*AIM*: Format the records as a Markdown table with the columns "No." and "Line", one row per line. Start at the beginning of the records and stop after the line containing "family: Hypericaceae", and leave out the pictures and any blank lines.

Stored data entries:
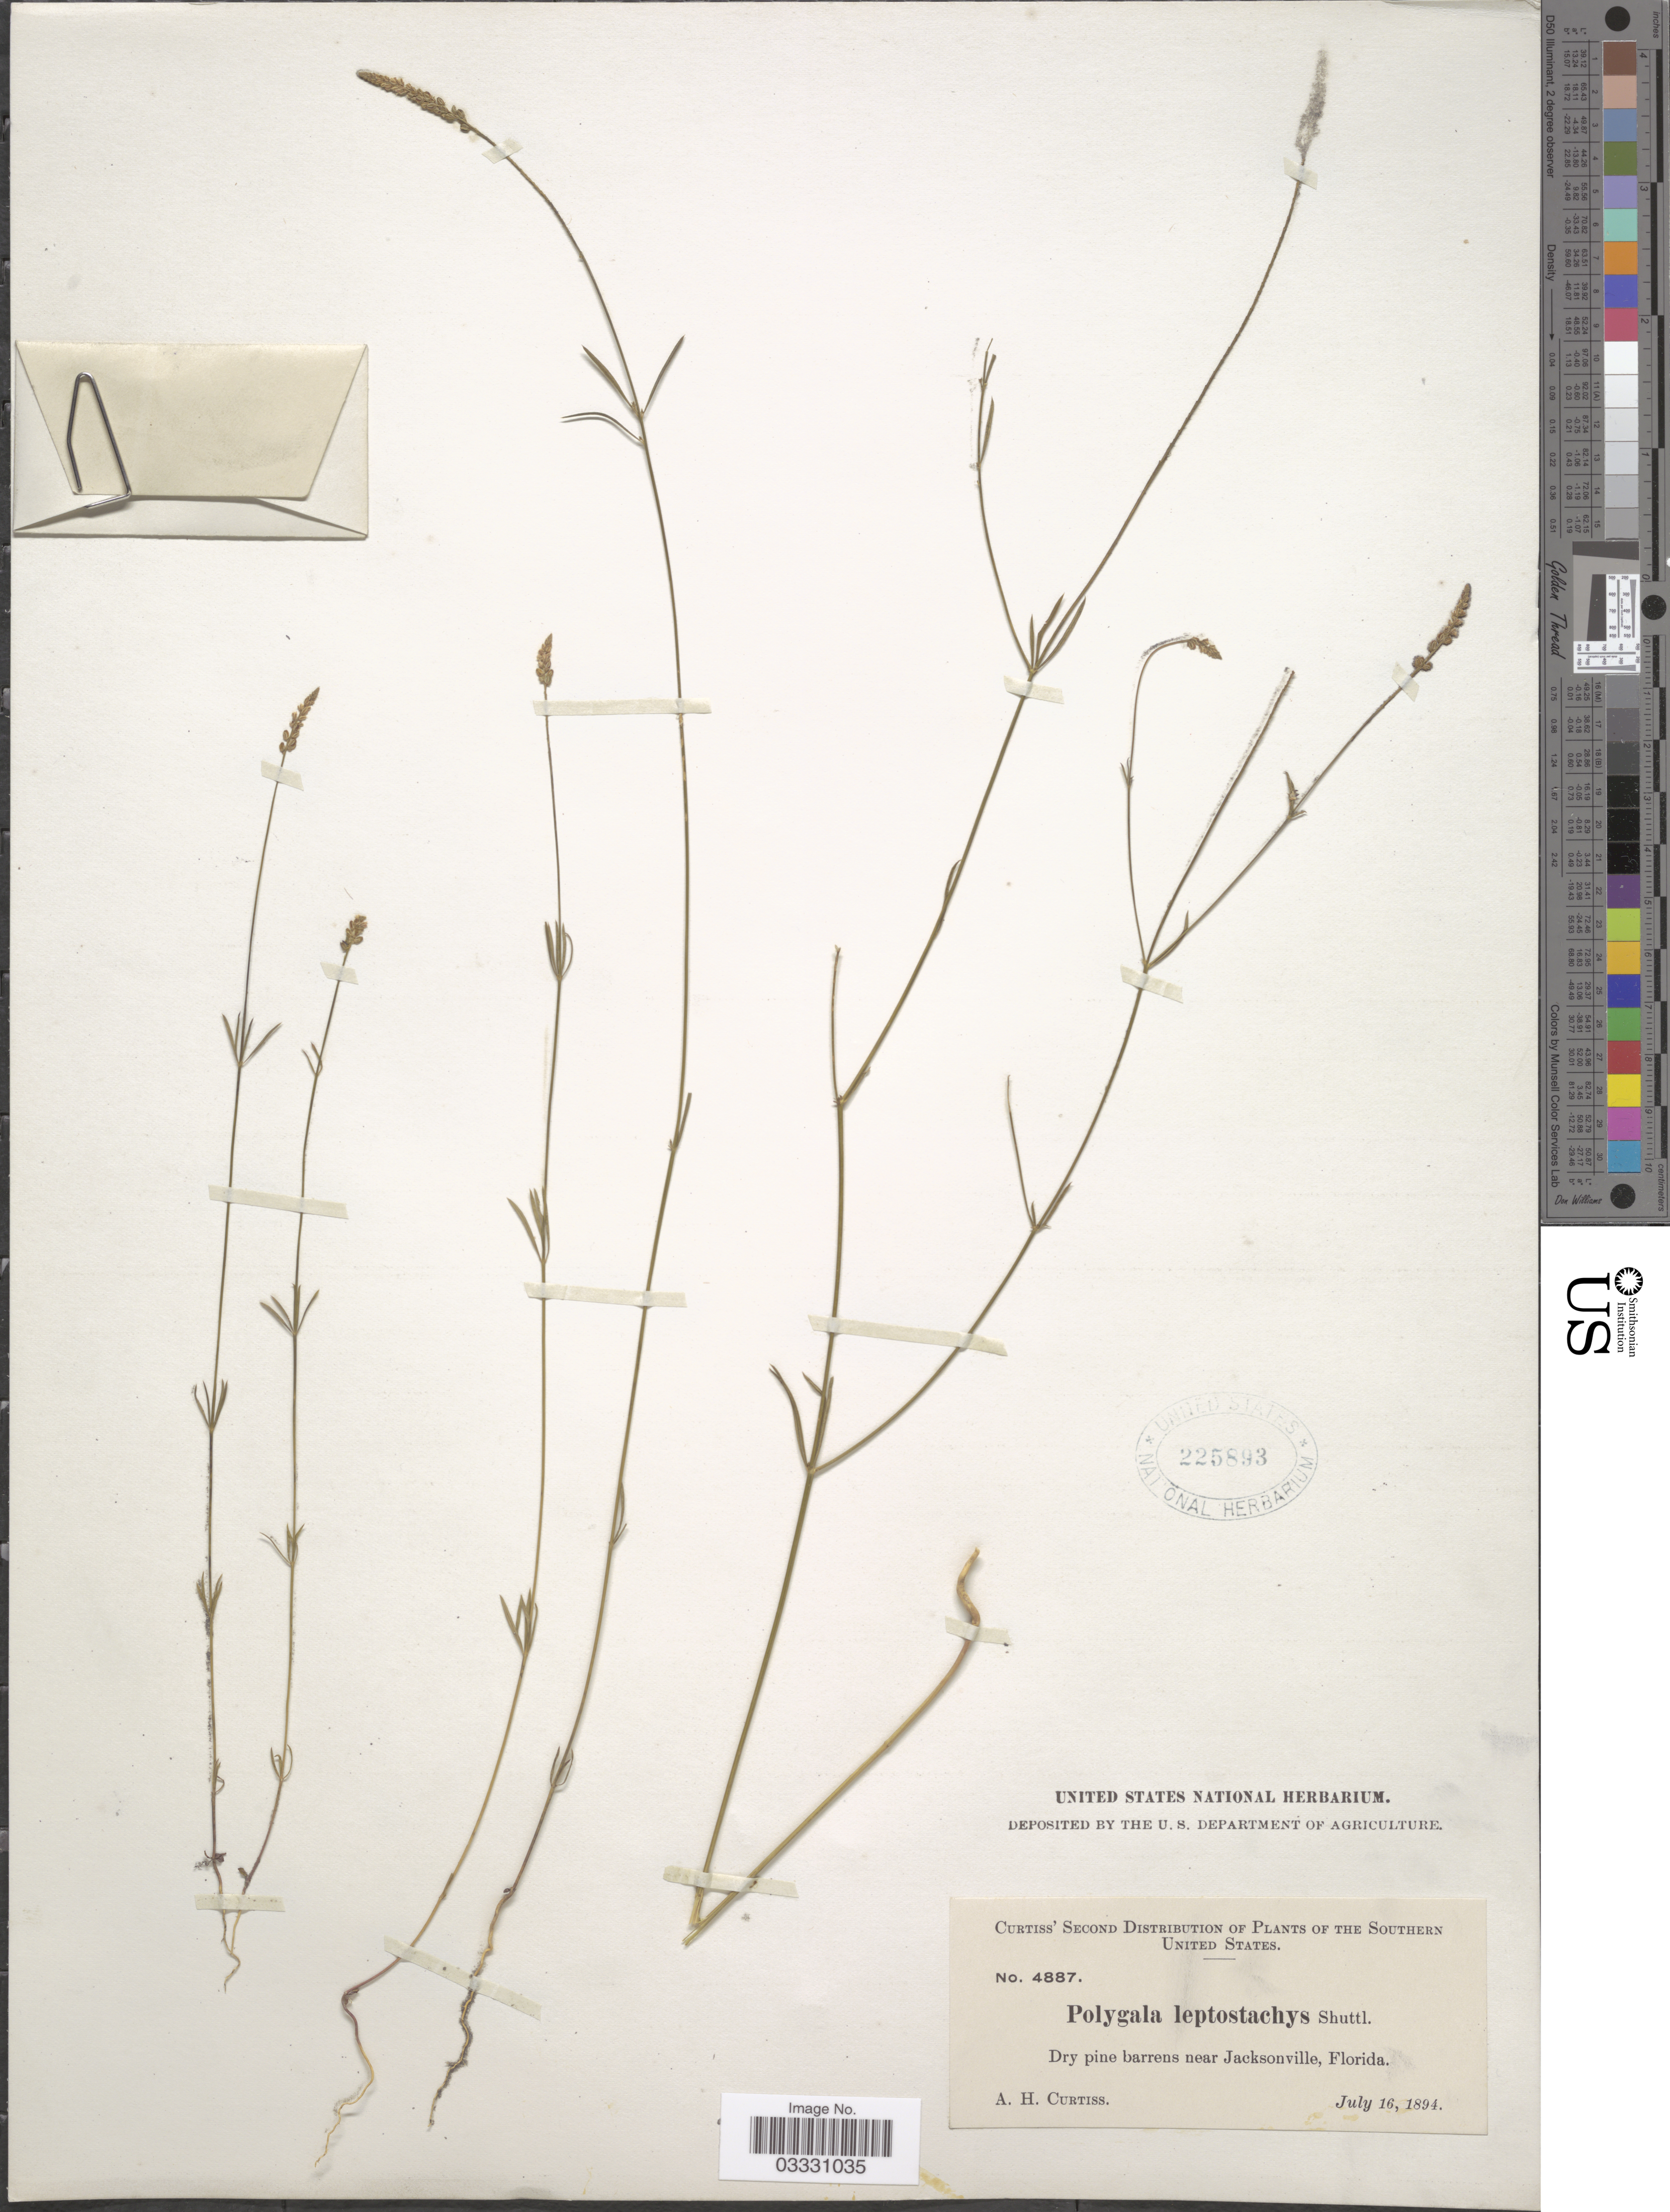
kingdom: Plantae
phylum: Tracheophyta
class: Magnoliopsida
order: Fabales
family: Polygalaceae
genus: Polygala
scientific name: Polygala leptostachys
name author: Shuttlew. ex A. Gray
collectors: A. H. Curtiss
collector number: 4887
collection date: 1894-07-16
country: United States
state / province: Florida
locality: Southern United States. Dry pine barrens near Jacksonville.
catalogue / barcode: US 225893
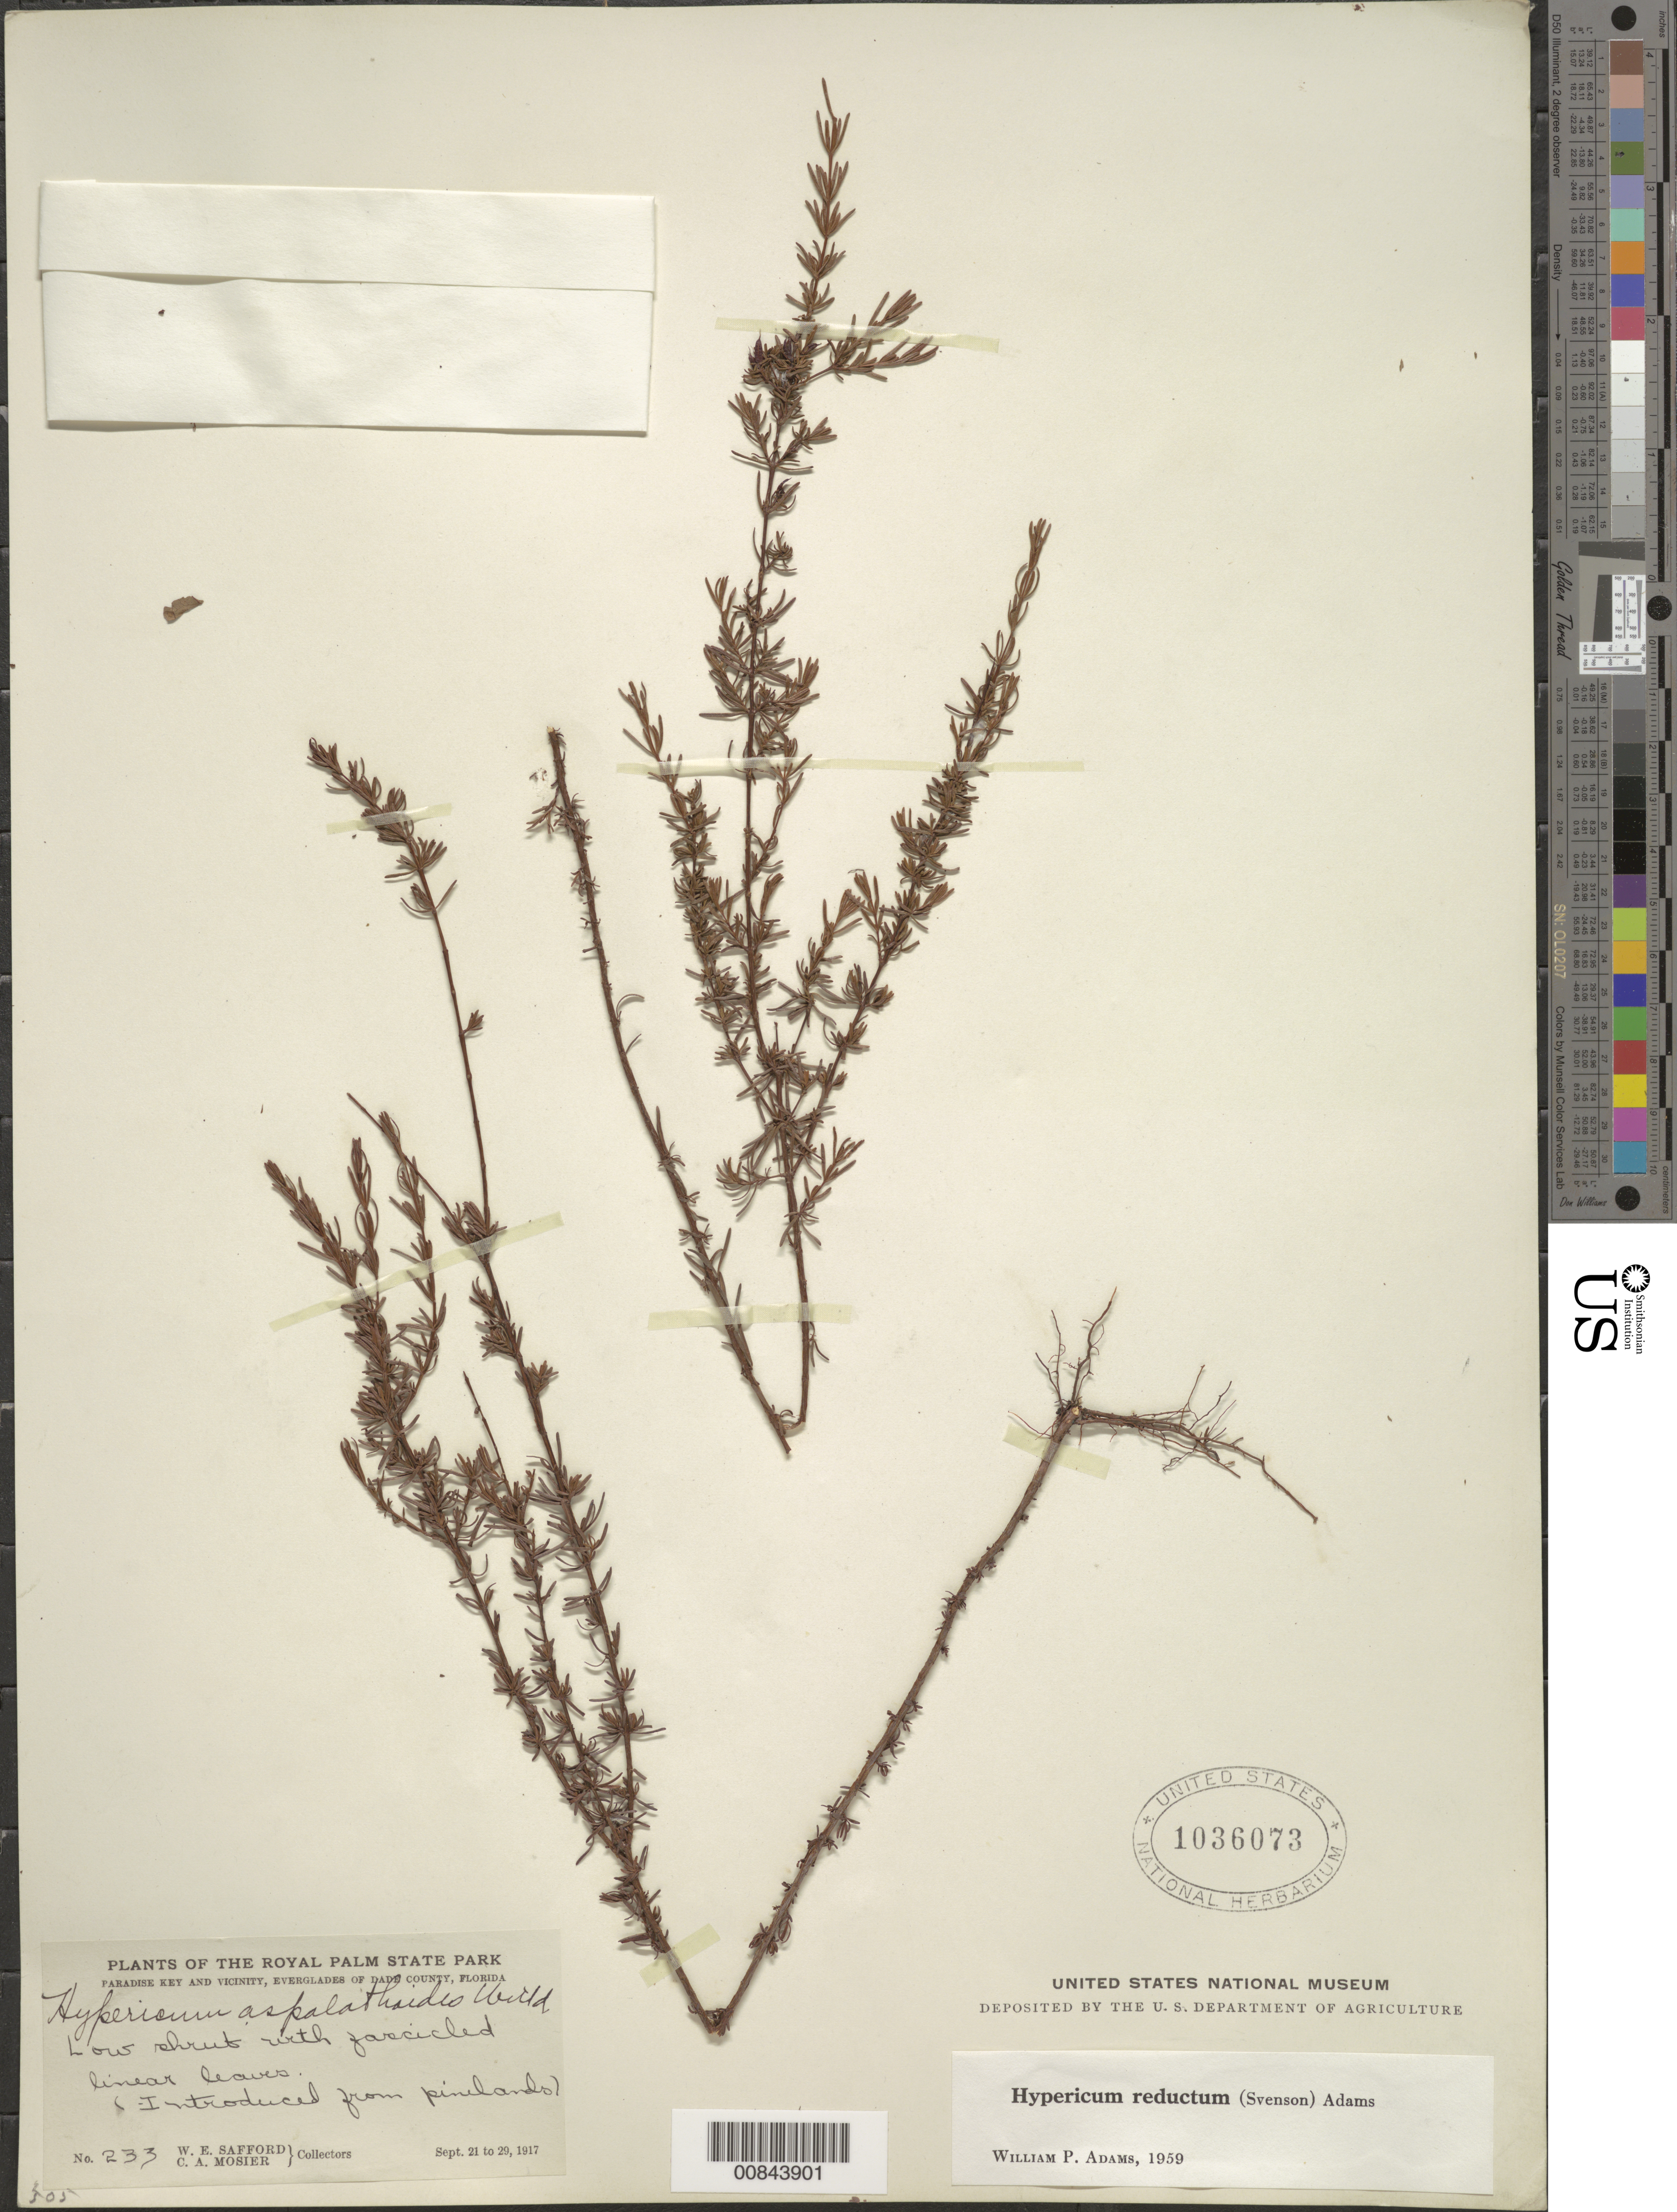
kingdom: Plantae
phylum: Tracheophyta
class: Magnoliopsida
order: Malpighiales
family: Hypericaceae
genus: Hypericum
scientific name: Hypericum brachyphyllum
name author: (Spach) Steud.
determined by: Strong, Mark T., (BOT), Smithsonian Institution - National Museum of Natural History (UNITED STATES)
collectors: W. E. Safford & C. A. Mosier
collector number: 233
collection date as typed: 21 Sep 1917 to 29 Sep 1917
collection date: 1917-09-21/1917-09-29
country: United States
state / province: Florida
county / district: Dade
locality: Paradise Key and vicinity, Everglades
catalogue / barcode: US 1036073-2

*TASK SOLUTION*:
| No. | Line |
|---|---|
| 1 | kingdom: Plantae |
| 2 | phylum: Tracheophyta |
| 3 | class: Magnoliopsida |
| 4 | order: Fabales |
| 5 | family: Polygalaceae |
| 6 | genus: Polygala |
| 7 | scientific name: Polygala leptostachys |
| 8 | name author: Shuttlew. ex A. Gray |
| 9 | collectors: A. H. Curtiss |
| 10 | collector number: 4887 |
| 11 | collection date: 1894-07-16 |
| 12 | country: United States |
| 13 | state / province: Florida |
| 14 | locality: Southern United States. Dry pine barrens near Jacksonville. |
| 15 | catalogue / barcode: US 225893 |
| 16 | kingdom: Plantae |
| 17 | phylum: Tracheophyta |
| 18 | class: Magnoliopsida |
| 19 | order: Malpighiales |
| 20 | family: Hypericaceae |